Content Filtering

In the IT world, if someone says the word “anti-sp*m”, everyone adds the word “filter” in their minds. It seems that “of course they just go together”. But why? We just cannot figure it out.

It must be something like “of course the world is flat” or “of course cigarettes are safe” or “of course General Motors is a solid investment”. Those things that “everybody knows” right up until they are shocked by the reality.

Well, content filtering of network traffic is cool technology. And, when it can help make simple, clear yes/no, good/bad, black/white decisions, it can be very useful. For instance, in data leak prevention (DLP) products, filtering can work well. If the filter “sees” a credit card number or a social security number where there should not be one, then actions can be taken. A totally deterministic process.

Even anti-virus scanning is a form of content filtering. If a virus signature is matched, block the message. Again, a totally deterministic process.

The Failure: Using Content Filtering to Determine Meaning

But using content filtering for the “semantic content” (i.e. the “meaning”) of an email message seems crazy. Sure, some content would be “obviously” bad, but most of it is open to interpretation. If you have ten people read a message, and four find it offensive, three don’t care and three really like it, what should software do ? This is NOT a deterministic process. This is why, with email, filters have failed.
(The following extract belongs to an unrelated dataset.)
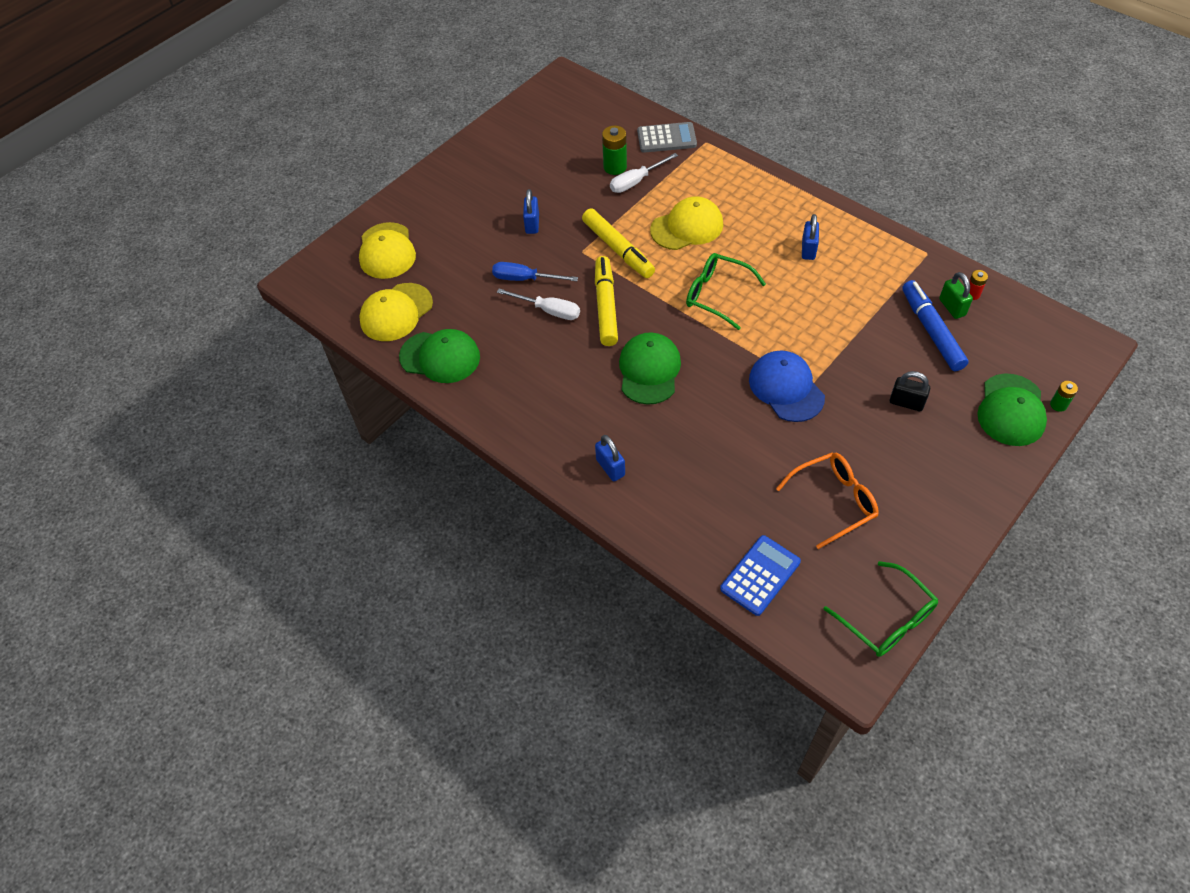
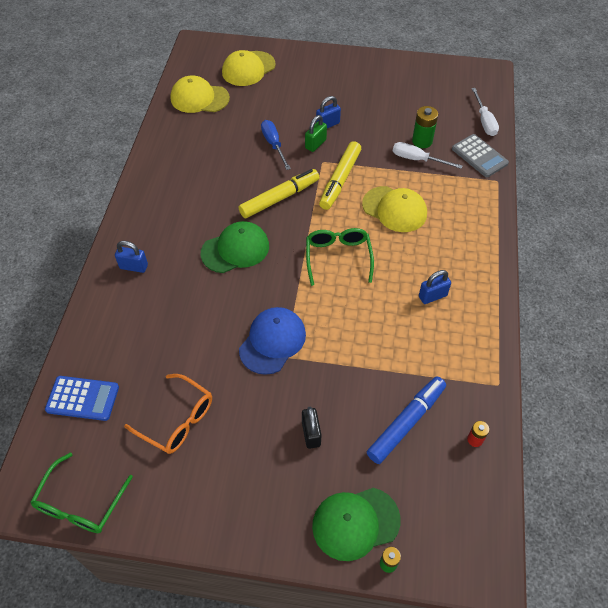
camera: 55 degrees right, 0 degrees up
(440, 357) = (176, 136): green cap -> none
(549, 311) = (253, 170): white screwdriver -> white screwdriver (484, 121)
(610, 467) = (134, 267): blue padlock -> blue padlock turned 75 degrees clockwise
(952, 307) = (446, 429): green padlock -> green padlock (315, 144)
Again, let’s be blunt. If email filters really worked, we would not still be having these problems (which are actually getting worse). But since filters are really just “guessing” at the meaning of a message, the bad guys keep adapting their approaches and the garbage just keeps flowing in.

What it comes down to: Who, or what, do you Trust?

It comes down to who, or what, you trust, and whether information is flowing in or out. If you truly trust your employees, then there is nothing to worry about with regard to the wrong information leaving the company. In the real world, even good people can make mistakes, so many companies are deploying DLP products because it really is all about the data.

On the incoming side, it is NOT about the data. It’s about whether you trust the sender of the data. If you do not trust them, why do you want ANYTHING they send ? And the answer is, you don’t.